# Algorithm for producing array of objects according to the given distribution

I have a set of objects, and each object has (let's say) a color. Given a distribution such as:

red : 50%
green : 30%
blue : 20%


I need to produce an N-length array of objects with a color distribution as close to this as possible. It is possible that the length of the original list is smaller than N, so duplicates may be required.

Is there an efficient algorithm that might be suited for this kind of task?

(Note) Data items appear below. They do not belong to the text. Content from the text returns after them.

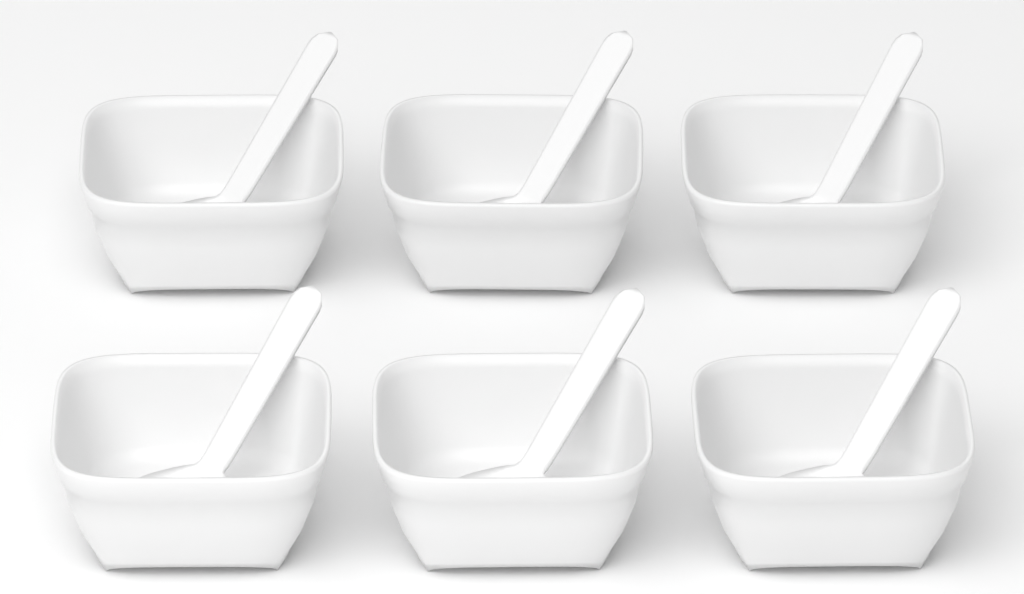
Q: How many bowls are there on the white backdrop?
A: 6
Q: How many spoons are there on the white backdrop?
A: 6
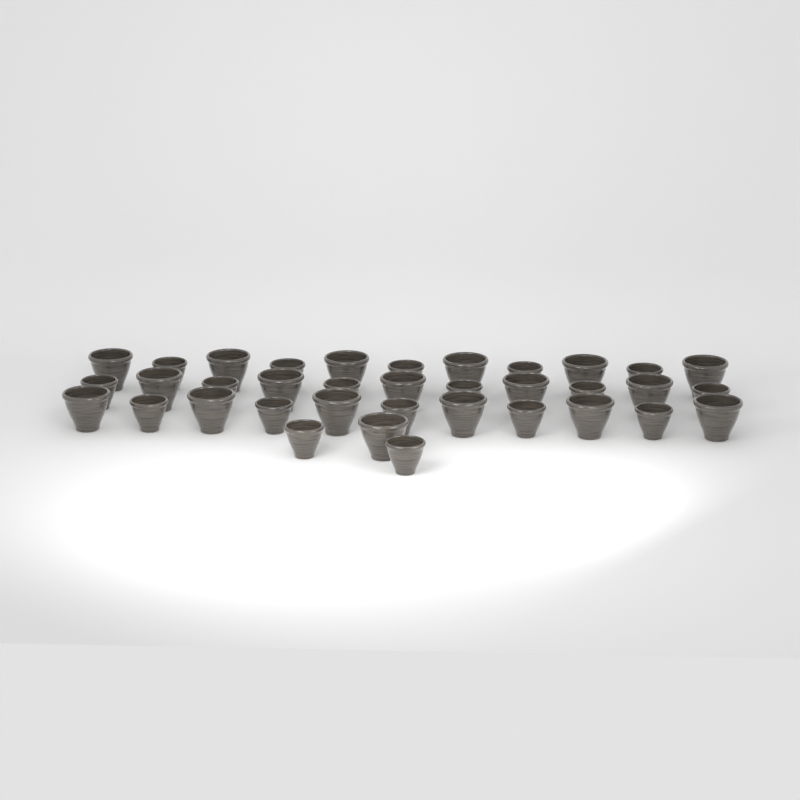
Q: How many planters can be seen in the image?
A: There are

I imagine there is, but I'm lacking the terminology to find it.

The term you are looking for is "sampling", "sampling without replacement", "sampling with replacement", "generating random samples from a given distribution", or "inverse transform sampling". Lots of nice articles and references can be found if you use those keywords to search.

Here is a simple algorithm to simulate the given distribution, red:50% green:30% blue:20%, using sampling with replacement.

Let arr be an empty array.
Repeat the following N times
generate a random float-point number between 0 inclusive and 1 exclusive.
if the number is between 0 inclusive and 0.50 exclusive, select a random red object.
if the number is between 0.50 inclusive and 0.70 exclusive, select a random green object.
if the number is between 0.70 inclusive and 1.0 exclusive, select a random blue object.
Append the selected object to arr.
Return arr.

• Thanks for the terminology, just what I needed. – Graham Aug 5 at 15:06

Do you need to guarantee that, in every sample, 50% of the objects are red, 30% are green and 20% are blue? If so, just make your array consist of $$0.5\,N$$ red objects chosen uniformly at random, followed by $$0.3\,N$$ green and $$0.2\,N$$ blue. You'll need to deal with the rounding error if $$N$$ isn't divisible by $$10$$. You can always shuffle the array if it's not desirable to have it sorted by colour.

If you only need to guarantee that the proportions of the colours are correct in the long-run, Apass.Jack's solution will do the job. If $$N$$ is very large, then each array generation is "the long-run" and will be close to the correct proportions (but not guaranteed to be exact).